You can blame H. G. Wells’ The Time Machine for my interest in the Earth’s far future. That swollen red Sun at the end of the novel created vivid ‘end of the world’ scenarios for me as a boy, and later I would learn that outer planets or moons around a G-class star might turn habitable once it became a red giant. But it would only be in the last few years that I learned how robust the investigations into white dwarf systems — the fate of a red giant — have become, and now we’re finding out not only that such stars can retain planets, but can conceivably create new ones through an emerging disk packed with the pulverized dust of remnant materials like asteroids.

Image: This artist’s concept shows a white dwarf debris disk. Credit: NASA/JPL-Caltech.

Jordan Steckloff (Planetary Science Institute, Tucson) has just published a short paper on the matter, looking at how white dwarf debris disks emerge. The disks seem to form only after ten to twenty million years following the end of the red giant phase. And a turbulent phase it is, with stars like the Sun losing a large proportion of their mass before they turn into a white dwarf. The dwarf itself is Earth-sized and only about half as massive as the star that gave birth to it.

The process of mass loss and collapse into a white dwarf exerts a destabilizing effect on those planets that have not already been swallowed up by the red giant (Mercury, Venus, and most likely Earth will be lost this way). Whether or not planets beyond a few AU of the star survive, their disrupted orbits can result in turmoil within the asteroid population of the system, with some of them falling toward the dwarf star, to be pulverized into dust by these gravitational interactions. Steckloff and team noticed the fact that a process of debris disk formation which ought to occur quickly takes shape only after the delay mentioned above. What is it that is holding back the formation of a debris disk for millions of years? The scientist explains:

“We found that this delay is a result of these young white dwarfs being extremely hot. So hot that any dust that forms from a tidally disrupted asteroid rapidly vaporizes and dissipates. We found that this dust only stops vaporizing after the white dwarf has had time to sufficiently cool down, to a surface temperature of approximately 27,000 degrees kelvin (48,000 degrees Fahrenheit). This temperature agrees with observations of these white dwarf systems; all dusty debris disks are found around white dwarfs cooler than this critical temperature.”
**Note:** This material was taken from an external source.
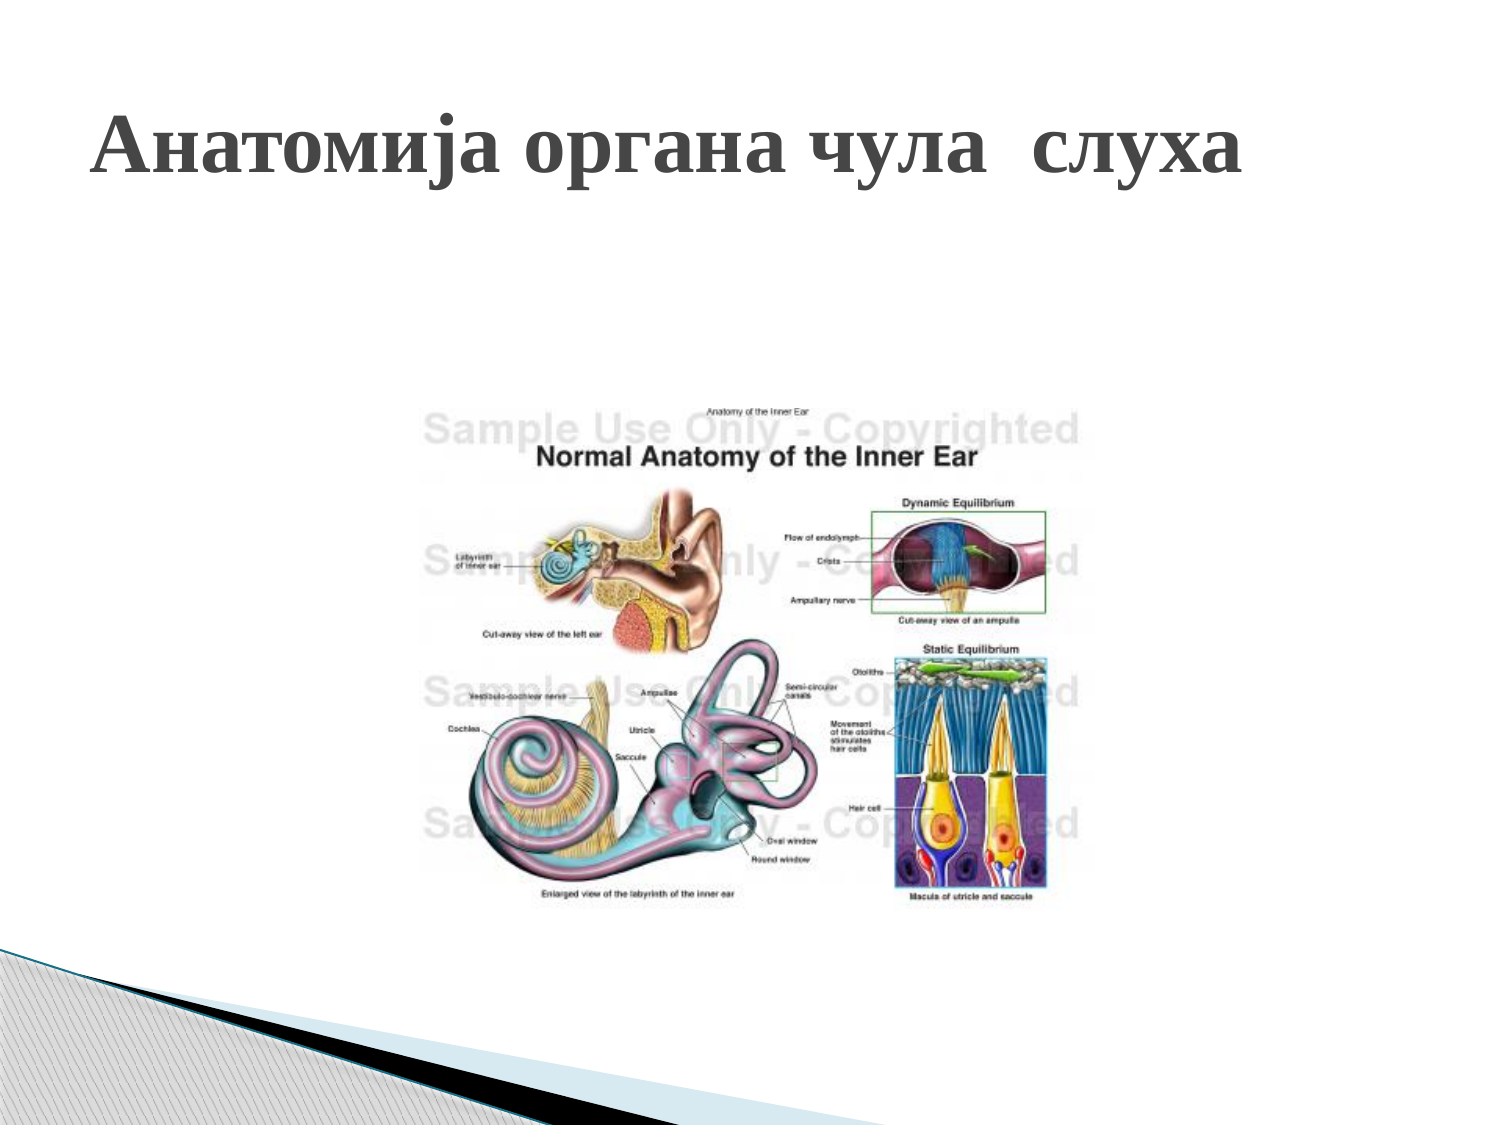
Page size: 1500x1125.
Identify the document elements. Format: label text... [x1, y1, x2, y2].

title Анатомија органа чула слуха [75, 45, 1425, 233]
picture [418, 408, 1095, 924]
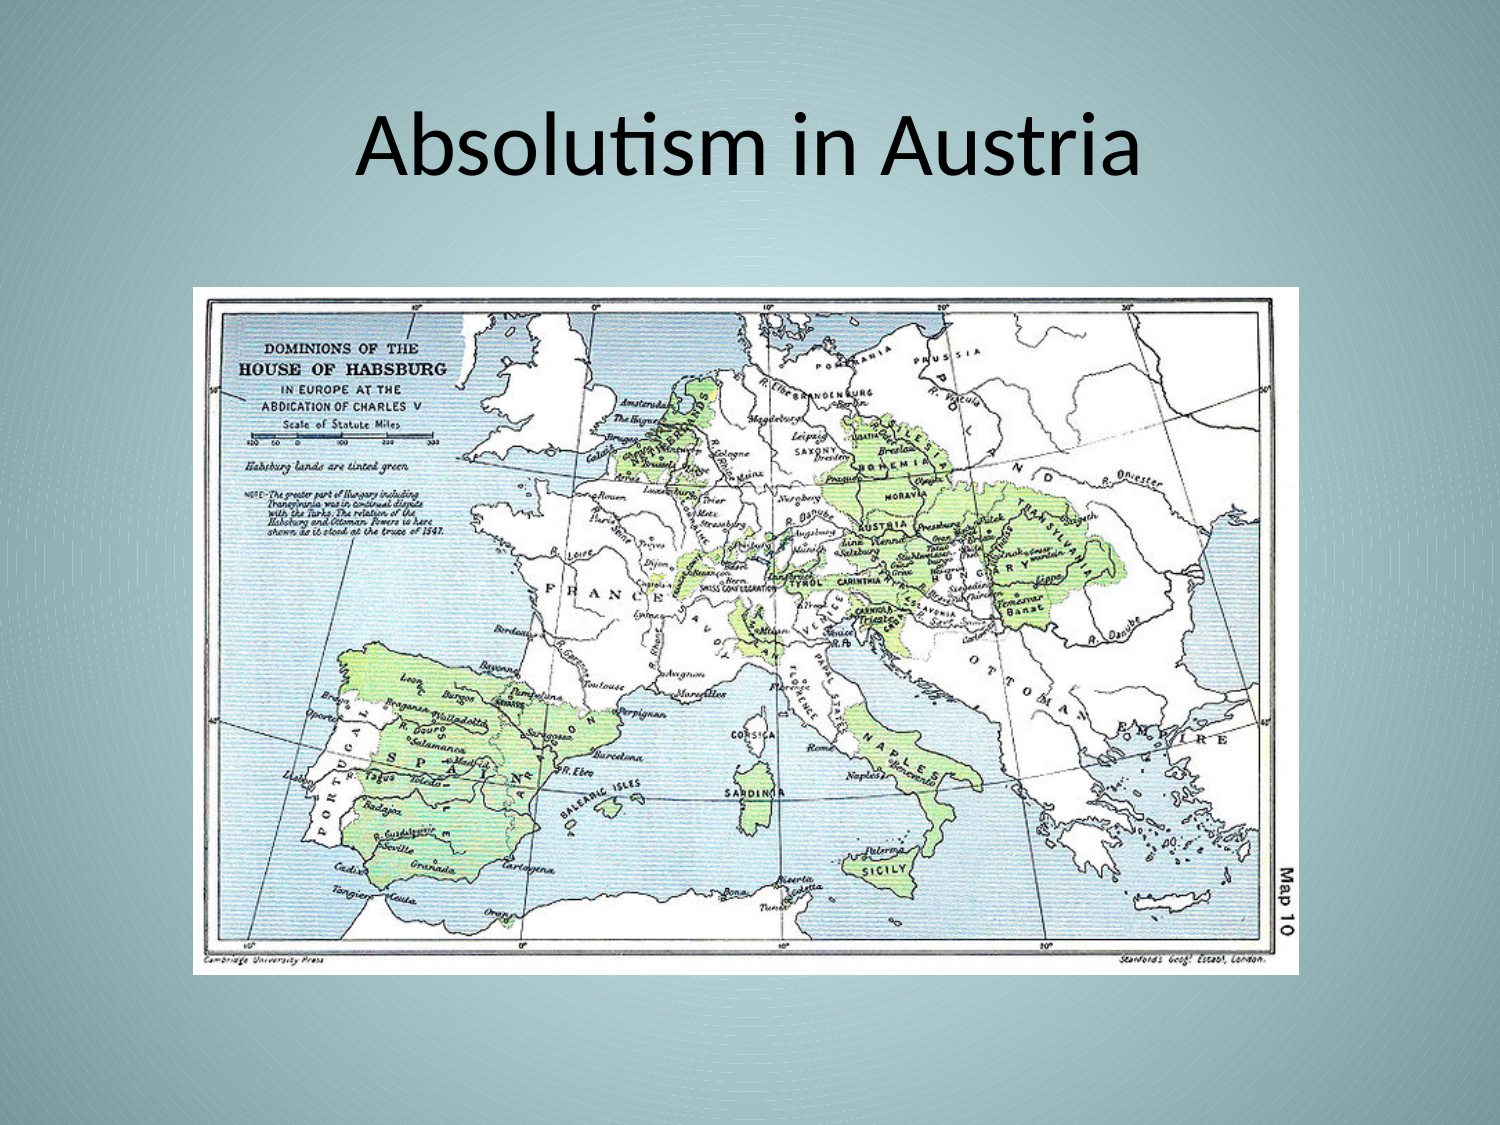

Image: This is Figure 2 from the paper. Credit: Steckloff et al.

Thus our own Solar System, several billion years down the road, should see the Sun enter its red giant phase and ultimately be trasformed into a white dwarf, with the result, according to Steckloff, that Jupiter will migrate outward, thoroughly disrupting the asteroid belt and sending enough of the asteroids close to the Sun to begin the formation of a dusty debris disk. While it is true that the formation process of a debris disk like this should favor hot young stars, whose planetary systems are more unstable, the dwarf star must cool first to the needed temperatures.

Steckloff’s material sublimation model shows the interplay of thermal and tidal forces within the regions around a white dwarf where dusty debris disks can form. The temperatures involved vary somewhat depending on the size of the white dwarf, with more massive stars forming disks at somewhat warmer temperatures. There is also the interesting twist that extremely cool white dwarfs may have more than one debris disk. We see this is a system tagged LSPM J0207+3331, which may be hosting disks formed from the disruption of two planetesimals.

This is the coldest, oldest white dwarf known with a dusty debris disk, according to the paper, and there appears to be a gap within the disk which can also be explained another way:

The apparent gap in this disk is curious and unexpected, and, analogous to protoplanetary disks, may point to the presence of a dense planet clearing a gap along its orbit from within the disk (as proposed for the SDSS J122859.93+104032.9 system; Manser et al. 2019) or a planet sitting outside the Roche limit opening a gap via resonant dynamics. Similar dynamical processes may be at work in dusty debris disks around white dwarfs and the ~3 Gyr cooling age of this white dwarf provides ample time for such dynamical processes to occur.

Whichever possibility is true, this system demonstrates that the environment around white dwarf stars appears to be a lively one. The paper gives us insight into how the physical processes at work restrict the formation of dusty debris disks to white dwarfs that have sufficiently cooled.

The paper is Steckloff et al., “How Sublimation Delays the Onset of Dusty Debris Disk Formation around White Dwarf Stars,” Astrophysical Journal Letters Vol. 913, No. 2 (2021), L31. Abstract / Preprint.